Clearly, Google is not going to take this onslaught lying down. Just as it has already introduced personalized search into its primary search engine, it will continue to integrate some of these other approaches into the mainstream as they become successful. For example, Vertical specialization is a powerful tool that Google is sure to use.

It is very likely that in the future, the simple "search box" on the Google front page will hide a variety of specialized search engines behind it. On the other hand, trying to cram in an increasing number of these sophisticated features has the potential to make the overall architecture for Google (or any mainstream web search engine) very complex and difficult to change, so the trade-offs will present an increasingly difficult challenge! In a separate article on the Software Abstractions blog, we take a look at the conceptual architecture for a mainstream search engine that incorporates most of these features.

References

Notable recent articles on "Google and Search Innovation"
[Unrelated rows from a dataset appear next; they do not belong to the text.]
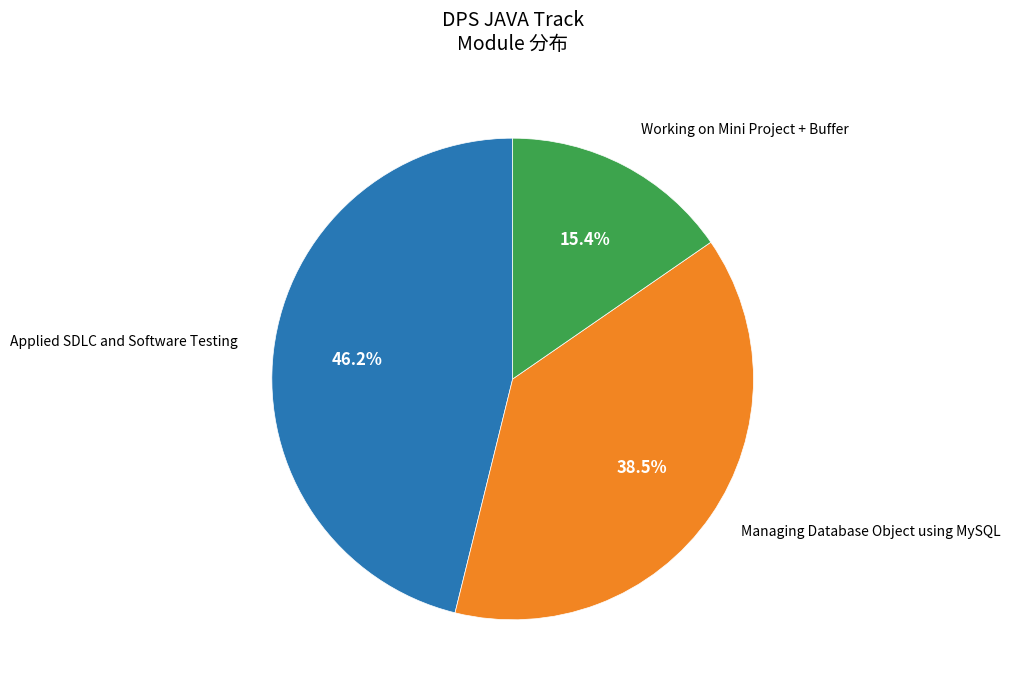

Is there a majority slice in this chart?

No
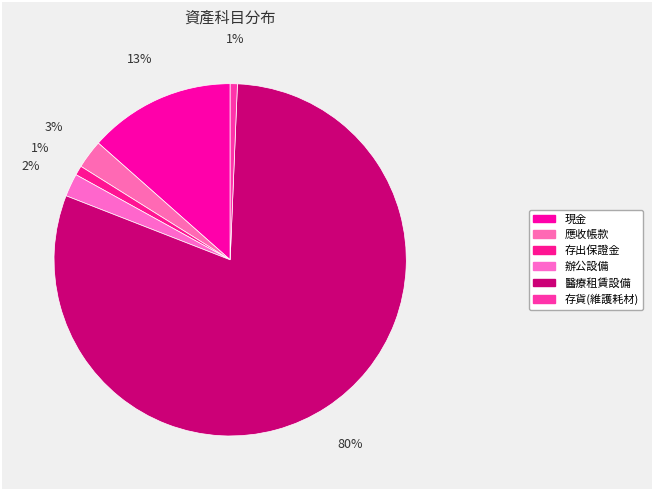

How many segments does this pie chart have?

6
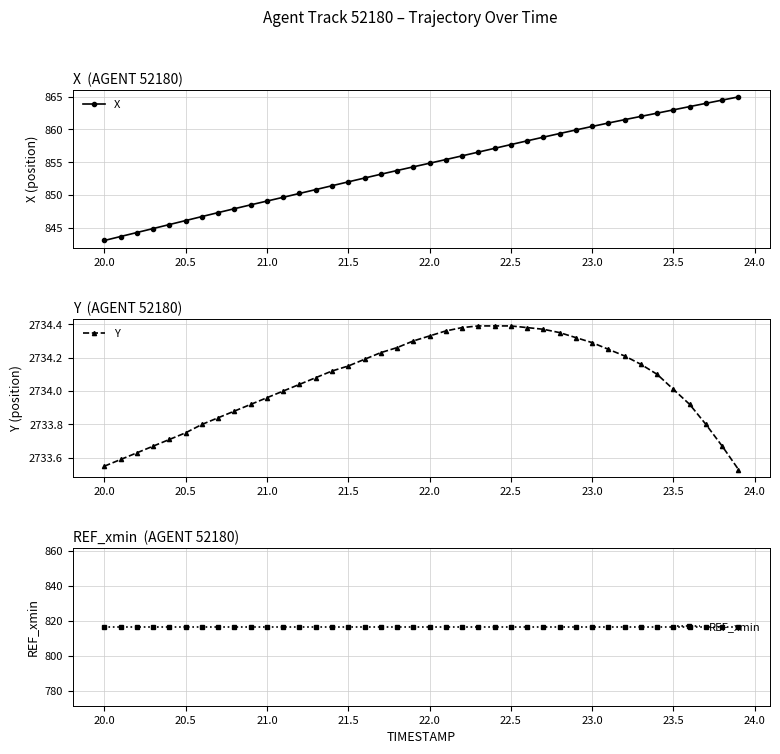

How many data points in Y are above 2734?

24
Josh Kopelman/Redeye VC: Google - The next vertical search engine?
O'Reilly Rader (via Sarah Milstein): Thoughts on the State of Search
Don Dodge: What's new in search technology? Is Google it?
Rich Skrenta: How to beat Google, part 1
Information Arbitrage: Domain Expertise: The Key to Next Generation Search
David Berkowitz: The Hunt for Search Engine Innovation, Part 1
Richard MacManus/RWW: Interview with Google's Matt Cutts about Next-Generation Search
Phil Butler on Hakia and Powerset
Bob Stumpel: SEARCH 2.0 - consolidated
Google Operating System: What Has Google Done in Search Lately?